Prompt> Would you copy each line of the data below that has "desde"?

Saved data entries:
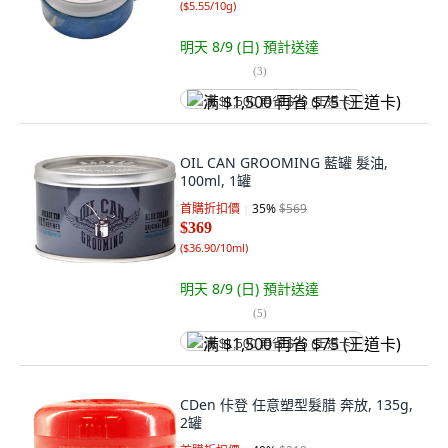
(
$5.55/10g
)
明天 8/9 (日)
預計送達
(
3
)
满 $1,500 再省 $75 (王道卡)
OIL CAN GROOMING 藍罐 髮油,
100ml, 1罐
首購折扣價
35
%
$569
$369
(
$36.90/10ml
)
明天 8/9 (日)
預計送達
(
5
)
满 $1,500 再省 $75 (王道卡)
CDen 佧登 任意塑型髮腊 奔放, 135g,
2罐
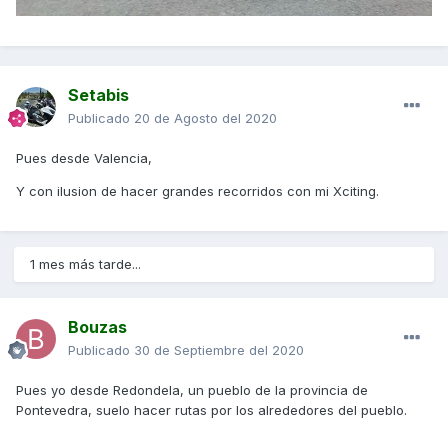
Setabis
Publicado
20 de Agosto del 2020
Pues desde Valencia,
Y con ilusion de hacer grandes recorridos con mi Xciting.
1 mes más tarde...
Bouzas
Publicado
30 de Septiembre del 2020
Pues yo desde Redondela, un pueblo de la provincia de
Pontevedra, suelo hacer rutas por los alrededores del pueblo.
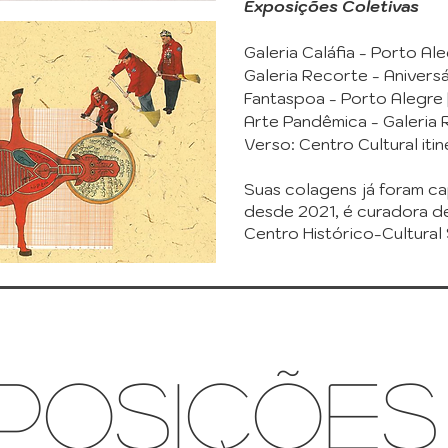
Exposições Coletivas
Galeria Caláfia - Porto Ale
Galeria Recorte - Aniversá
Fantaspoa - Porto Alegre 
Arte Pandêmica - Galeria 
Verso: Centro Cultural itin
Suas colagens já foram cap
desde 2021, é curadora de
Centro Histórico-Cultura
posições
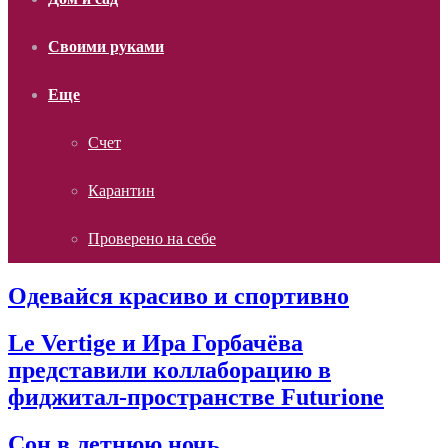
Своими руками
Еще
Счет
Карантин
Проверено на себе
Одевайся красиво и спортивно
Le Vertige и Ира Горбачёва
представили коллаборацию в
фиджитал-пространстве Futurione
Сон в летнюю ночь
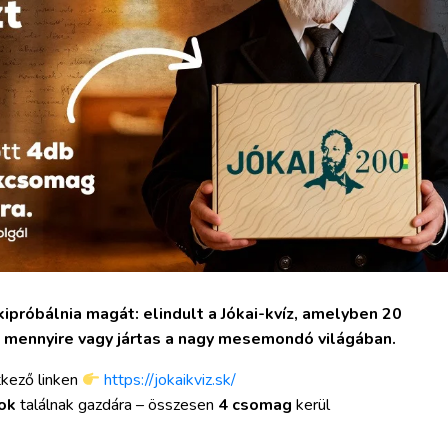
ipróbálnia magát: elindult a Jókai-kvíz, amelyben 20
i mennyire vagy jártas a nagy mesemondó világában.
etkező linken
https://jokaikviz.sk/
ok
találnak gazdára – összesen
4 csomag
kerül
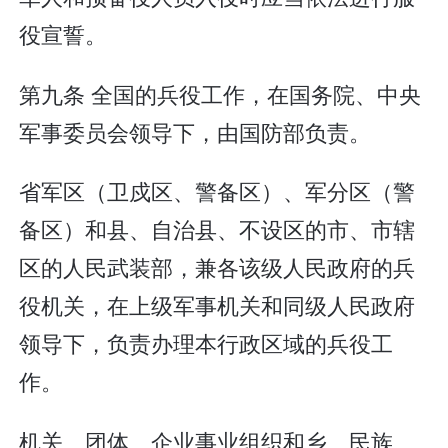
役宣誓。
第九条 全国的兵役工作，在国务院、中央
军事委员会领导下，由国防部负责。
省军区（卫戍区、警备区）、军分区（警
备区）和县、自治县、不设区的市、市辖
区的人民武装部，兼各该级人民政府的兵
役机关，在上级军事机关和同级人民政府
领导下，负责办理本行政区域的兵役工
作。
机关、团体、企业事业组织和乡、民族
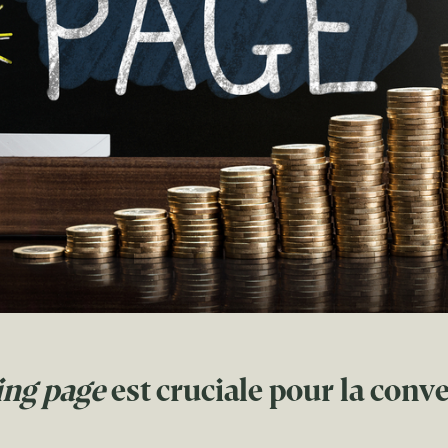
ing page
est cruciale pour la conv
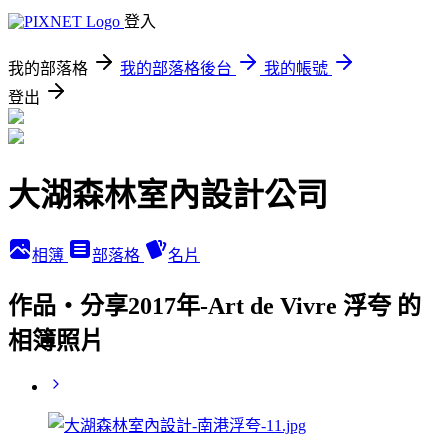
登入
我的部落格
我的部落格後台
我的帳號
登出
大湖森林室內設計公司
相簿
部落格
名片
作品‧分享2017年-Art de Vivre 浮夸 的
相簿照片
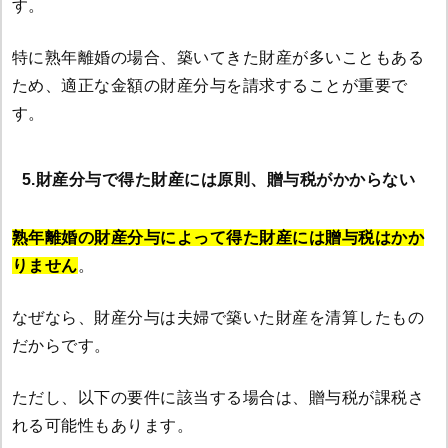
す。
特に熟年離婚の場合、築いてきた財産が多いこともある
ため、適正な金額の財産分与を請求することが重要で
す。
5.財産分与で得た財産には原則、贈与税がかからない
熟年離婚の財産分与によって得た財産には贈与税はかか
りません
。
なぜなら、財産分与は夫婦で築いた財産を清算したもの
だからです。
ただし、以下の要件に該当する場合は、贈与税が課税さ
れる可能性もあります。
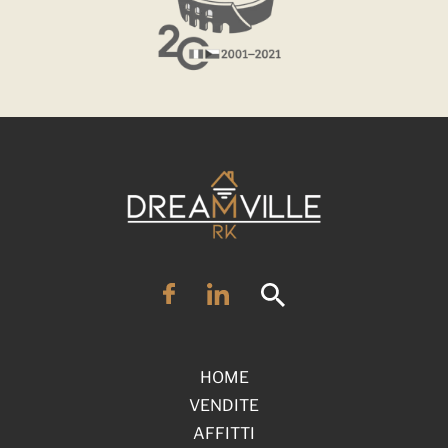
HOME
VENDITE
AFFITTI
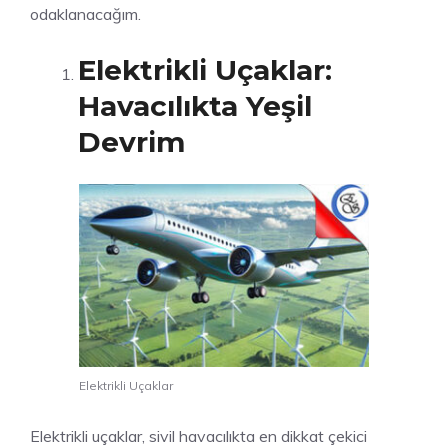
odaklanacağım.
Elektrikli Uçaklar:
Havacılıkta Yeşil
Devrim
Elektrikli Uçaklar
Elektrikli uçaklar, sivil havacılıkta en dikkat çekici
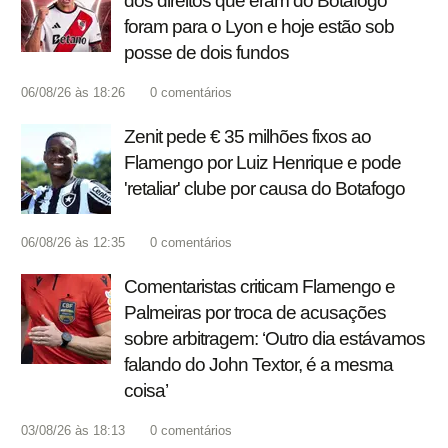
dos direitos que eram do Botafogo
foram para o Lyon e hoje estão sob
posse de dois fundos
06/08/26 às 18:26
0
comentários
Zenit pede € 35 milhões fixos ao
Flamengo por Luiz Henrique e pode
'retaliar' clube por causa do Botafogo
06/08/26 às 12:35
0
comentários
Comentaristas criticam Flamengo e
Palmeiras por troca de acusações
sobre arbitragem: ‘Outro dia estávamos
falando do John Textor, é a mesma
coisa’
03/08/26 às 18:13
0
comentários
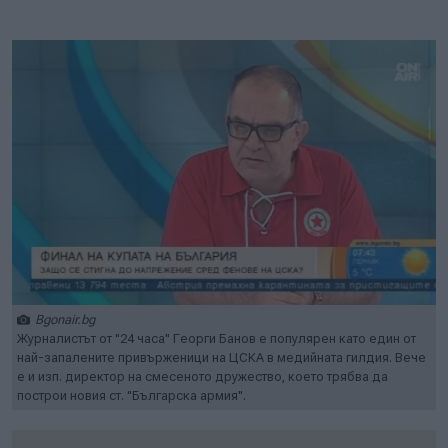
Bgonair.bg
Журналистът от "24 часа" Георги Банов е популярен като един от
най-запалените привърженици на ЦСКА в медийната гилдия. Вече
е и изп. директор на смесеното дружество, което трябва да
построи новия ст. "Българска армия".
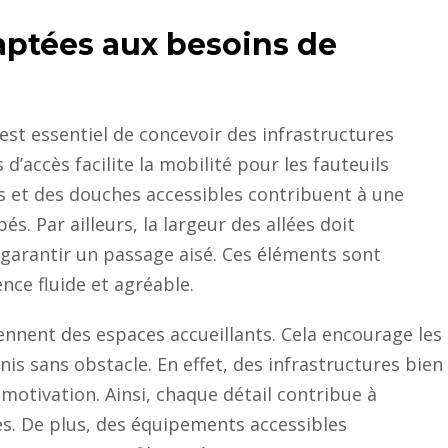
faciliter
l’accès
aptées aux besoins de
aux
personnes
handicapées
 est essentiel de concevoir des infrastructures
?
’accès facilite la mobilité pour les fauteuils
s et des douches accessibles contribuent à une
. Par ailleurs, la largeur des allées doit
 garantir un passage aisé. Ces éléments sont
nce fluide et agréable.
iennent des espaces accueillants. Cela encourage les
is sans obstacle. En effet, des infrastructures bien
motivation. Ainsi, chaque détail contribue à
les. De plus, des équipements accessibles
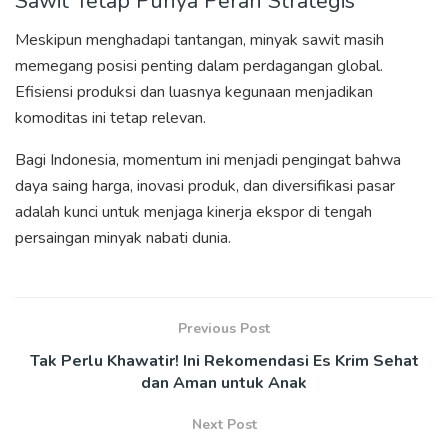
Sawit Tetap Punya Peran Strategis
Meskipun menghadapi tantangan, minyak sawit masih
memegang posisi penting dalam perdagangan global.
Efisiensi produksi dan luasnya kegunaan menjadikan
komoditas ini tetap relevan.
Bagi Indonesia, momentum ini menjadi pengingat bahwa
daya saing harga, inovasi produk, dan diversifikasi pasar
adalah kunci untuk menjaga kinerja ekspor di tengah
persaingan minyak nabati dunia.
Previous Post
Tak Perlu Khawatir! Ini Rekomendasi Es Krim Sehat
dan Aman untuk Anak
Next Post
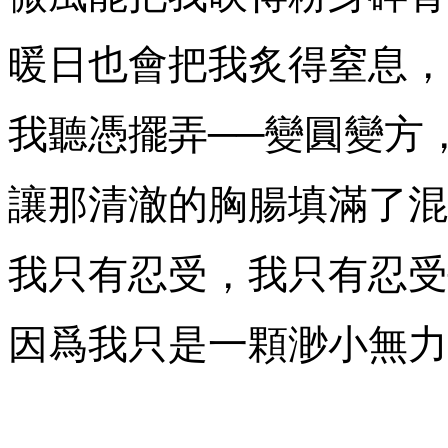
暖日也會把我炙得窒息，
我聽憑擺弄──變圓變方
讓那清澈的胸腸填滿了混
我只有忍受，我只有忍受
因爲我只是一顆渺小無力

Completed task>
Pues desde Valencia,
Pues yo desde Redondela, un pueblo de la provincia de
desde 2021, é curadora de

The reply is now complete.